If you fix those five points, the dish usually improves more than people expect. At that stage, the question is no longer whether the fish will work; it is how you build a meal around it so the richness feels intentional rather than heavy.
The sides and serving style I would choose for a full meal
This dish does best when the rest of the plate stays calm. I would not pile on too many strong flavours, because the fish already carries sweetness, salt, umami, and fat all at once. The safest route is to pair it with plain rice, one green vegetable, and one sharp or pickled element.
| Side | Why it works |
|---|---|
| Short-grain rice | It absorbs the glaze and gives the meal a clean base |
| Miso soup | It keeps the meal coherent without adding competing richness |
| Tenderstem broccoli or pak choi | The bitterness and freshness cut through the fat |
| Quick-pickled cucumber or daikon | The acidity resets the palate between bites |
| Simple sesame-dressed greens | They echo the Japanese profile without crowding the fish |
For a bento-style lunch, I would let the fish cool slightly, place it over rice, and keep the vegetables simple so the glaze remains the focus. That is one reason the dish fits so well with Japanese home-cooking thinking: a strong main dish, a plain starch, and a small amount of contrast are usually enough. That serving logic is where the dish becomes a full meal rather than just a rich fillet of fish.

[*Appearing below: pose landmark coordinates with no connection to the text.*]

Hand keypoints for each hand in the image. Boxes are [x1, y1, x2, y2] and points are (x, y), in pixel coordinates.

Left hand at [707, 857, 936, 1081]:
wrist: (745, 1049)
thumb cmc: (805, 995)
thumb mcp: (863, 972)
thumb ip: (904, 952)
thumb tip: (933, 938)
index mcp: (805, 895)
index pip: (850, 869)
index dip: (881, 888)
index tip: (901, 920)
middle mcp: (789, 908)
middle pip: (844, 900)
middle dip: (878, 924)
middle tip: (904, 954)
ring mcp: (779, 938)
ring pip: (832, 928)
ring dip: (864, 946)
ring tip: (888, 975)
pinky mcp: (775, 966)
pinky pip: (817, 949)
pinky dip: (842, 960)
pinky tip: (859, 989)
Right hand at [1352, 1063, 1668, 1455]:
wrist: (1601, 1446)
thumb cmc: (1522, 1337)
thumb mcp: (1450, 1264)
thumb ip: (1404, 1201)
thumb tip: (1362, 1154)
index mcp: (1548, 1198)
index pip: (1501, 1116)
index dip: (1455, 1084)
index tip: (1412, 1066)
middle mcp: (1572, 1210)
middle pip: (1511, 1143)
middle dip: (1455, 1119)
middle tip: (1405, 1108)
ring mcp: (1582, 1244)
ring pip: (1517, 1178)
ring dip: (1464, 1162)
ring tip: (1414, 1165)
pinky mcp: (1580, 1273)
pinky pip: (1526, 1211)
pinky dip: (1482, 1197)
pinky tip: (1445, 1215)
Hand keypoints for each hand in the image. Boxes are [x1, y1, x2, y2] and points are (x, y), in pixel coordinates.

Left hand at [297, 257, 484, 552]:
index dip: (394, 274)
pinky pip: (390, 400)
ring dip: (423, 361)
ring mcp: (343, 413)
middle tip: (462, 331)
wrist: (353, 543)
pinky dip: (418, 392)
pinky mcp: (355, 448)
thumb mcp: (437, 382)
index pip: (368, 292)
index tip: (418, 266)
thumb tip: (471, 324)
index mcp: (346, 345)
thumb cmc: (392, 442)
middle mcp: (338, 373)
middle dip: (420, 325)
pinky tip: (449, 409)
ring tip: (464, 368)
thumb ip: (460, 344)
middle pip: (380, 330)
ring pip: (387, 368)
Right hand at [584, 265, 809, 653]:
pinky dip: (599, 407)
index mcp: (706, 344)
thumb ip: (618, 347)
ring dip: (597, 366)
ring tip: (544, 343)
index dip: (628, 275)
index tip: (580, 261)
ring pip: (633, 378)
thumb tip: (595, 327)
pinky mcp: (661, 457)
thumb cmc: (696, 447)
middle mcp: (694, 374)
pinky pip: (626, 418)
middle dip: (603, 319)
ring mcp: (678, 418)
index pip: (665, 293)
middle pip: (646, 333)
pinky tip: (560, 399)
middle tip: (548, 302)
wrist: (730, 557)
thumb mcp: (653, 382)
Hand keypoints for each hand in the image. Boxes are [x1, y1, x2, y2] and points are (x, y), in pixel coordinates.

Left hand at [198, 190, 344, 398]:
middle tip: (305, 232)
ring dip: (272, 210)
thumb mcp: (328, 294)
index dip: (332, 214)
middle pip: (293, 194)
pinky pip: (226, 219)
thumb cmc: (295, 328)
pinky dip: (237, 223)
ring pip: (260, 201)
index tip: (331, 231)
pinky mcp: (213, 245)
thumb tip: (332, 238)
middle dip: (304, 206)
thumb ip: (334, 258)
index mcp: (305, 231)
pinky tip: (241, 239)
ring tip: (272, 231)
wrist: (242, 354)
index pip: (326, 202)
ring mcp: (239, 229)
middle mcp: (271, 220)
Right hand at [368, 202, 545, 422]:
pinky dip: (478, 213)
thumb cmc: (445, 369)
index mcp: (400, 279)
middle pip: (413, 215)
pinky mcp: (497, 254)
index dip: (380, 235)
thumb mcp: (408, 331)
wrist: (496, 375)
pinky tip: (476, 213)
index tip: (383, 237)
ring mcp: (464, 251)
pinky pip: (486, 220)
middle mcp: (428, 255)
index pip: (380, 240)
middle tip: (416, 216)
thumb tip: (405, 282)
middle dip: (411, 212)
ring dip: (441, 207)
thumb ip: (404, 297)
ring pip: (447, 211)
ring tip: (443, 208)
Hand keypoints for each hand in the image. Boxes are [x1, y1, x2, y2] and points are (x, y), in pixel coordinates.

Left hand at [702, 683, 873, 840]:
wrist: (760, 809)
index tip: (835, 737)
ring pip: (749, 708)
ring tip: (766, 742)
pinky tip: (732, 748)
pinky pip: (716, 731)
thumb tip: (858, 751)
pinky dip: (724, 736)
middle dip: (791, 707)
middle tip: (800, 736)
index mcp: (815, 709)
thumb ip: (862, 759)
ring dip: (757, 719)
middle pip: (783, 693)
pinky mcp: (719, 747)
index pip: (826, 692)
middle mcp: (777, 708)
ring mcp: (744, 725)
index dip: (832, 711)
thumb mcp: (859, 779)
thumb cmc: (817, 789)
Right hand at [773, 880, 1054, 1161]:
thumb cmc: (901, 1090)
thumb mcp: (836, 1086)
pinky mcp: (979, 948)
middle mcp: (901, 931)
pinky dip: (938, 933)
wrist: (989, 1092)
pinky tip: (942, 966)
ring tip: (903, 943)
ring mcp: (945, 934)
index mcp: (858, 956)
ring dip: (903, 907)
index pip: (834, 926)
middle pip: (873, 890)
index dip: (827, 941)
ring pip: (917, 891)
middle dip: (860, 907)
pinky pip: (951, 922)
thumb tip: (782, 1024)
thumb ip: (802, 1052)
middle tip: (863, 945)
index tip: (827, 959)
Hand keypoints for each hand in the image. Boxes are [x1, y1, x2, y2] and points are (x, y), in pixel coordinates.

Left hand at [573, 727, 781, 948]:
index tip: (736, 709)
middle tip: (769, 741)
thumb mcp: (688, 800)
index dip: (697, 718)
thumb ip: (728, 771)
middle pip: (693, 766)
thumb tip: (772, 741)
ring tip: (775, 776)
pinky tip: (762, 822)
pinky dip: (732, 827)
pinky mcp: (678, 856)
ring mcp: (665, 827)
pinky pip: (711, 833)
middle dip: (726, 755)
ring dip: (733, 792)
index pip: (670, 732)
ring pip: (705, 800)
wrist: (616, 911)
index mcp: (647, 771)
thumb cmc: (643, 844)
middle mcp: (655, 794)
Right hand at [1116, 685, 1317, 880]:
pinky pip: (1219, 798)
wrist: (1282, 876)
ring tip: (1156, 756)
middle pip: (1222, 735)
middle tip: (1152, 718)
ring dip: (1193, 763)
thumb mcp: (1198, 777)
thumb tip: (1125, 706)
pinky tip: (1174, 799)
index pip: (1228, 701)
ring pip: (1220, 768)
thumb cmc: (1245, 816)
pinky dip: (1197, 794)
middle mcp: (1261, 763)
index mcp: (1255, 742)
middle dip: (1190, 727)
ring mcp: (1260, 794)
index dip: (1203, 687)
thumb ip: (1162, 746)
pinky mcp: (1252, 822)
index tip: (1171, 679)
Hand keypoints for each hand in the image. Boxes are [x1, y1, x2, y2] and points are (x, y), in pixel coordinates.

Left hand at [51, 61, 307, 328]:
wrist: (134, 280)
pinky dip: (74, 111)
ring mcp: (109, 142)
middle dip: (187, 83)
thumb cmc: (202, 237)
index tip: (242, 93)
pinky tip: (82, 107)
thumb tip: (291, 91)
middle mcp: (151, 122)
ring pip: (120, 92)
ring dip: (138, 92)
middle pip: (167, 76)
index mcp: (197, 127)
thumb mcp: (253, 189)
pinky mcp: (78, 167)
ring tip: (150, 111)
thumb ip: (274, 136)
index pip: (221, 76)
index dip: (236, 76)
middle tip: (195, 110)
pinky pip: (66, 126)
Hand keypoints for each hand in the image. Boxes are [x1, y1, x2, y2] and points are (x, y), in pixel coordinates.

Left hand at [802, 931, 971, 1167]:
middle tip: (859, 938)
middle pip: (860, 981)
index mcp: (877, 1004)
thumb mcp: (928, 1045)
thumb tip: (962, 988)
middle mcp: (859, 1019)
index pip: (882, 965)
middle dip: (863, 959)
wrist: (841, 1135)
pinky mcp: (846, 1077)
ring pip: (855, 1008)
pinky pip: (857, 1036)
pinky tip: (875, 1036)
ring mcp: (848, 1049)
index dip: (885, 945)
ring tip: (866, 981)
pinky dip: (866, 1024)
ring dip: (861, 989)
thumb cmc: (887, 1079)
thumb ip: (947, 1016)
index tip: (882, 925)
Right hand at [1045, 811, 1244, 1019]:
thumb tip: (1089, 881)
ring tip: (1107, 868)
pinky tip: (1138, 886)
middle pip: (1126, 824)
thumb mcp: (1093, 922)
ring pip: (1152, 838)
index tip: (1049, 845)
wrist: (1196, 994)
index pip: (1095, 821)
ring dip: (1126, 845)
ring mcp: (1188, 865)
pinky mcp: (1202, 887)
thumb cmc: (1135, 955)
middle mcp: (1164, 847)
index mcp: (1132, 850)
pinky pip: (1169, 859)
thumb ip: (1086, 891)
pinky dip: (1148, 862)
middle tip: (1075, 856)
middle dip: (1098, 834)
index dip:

What matters most if you want the Nobu effect at home
If I reduce the whole dish to three rules, they are these: use fatty fish, marinate long enough for the flavour to penetrate, and grill hot enough to caramelise without burning. Everything else is secondary. You do not need an elaborate sauce or a long list of garnishes to make it feel restaurant-grade.
What gives the dish its reputation is restraint. The miso is sweet but not cloying, the fish is rich but not heavy, and the sides stay quiet enough to let the main course lead. If you keep those three things in balance, the result will feel close to the original, whether you are cooking for a dinner at home or building a bento-inspired meal around it.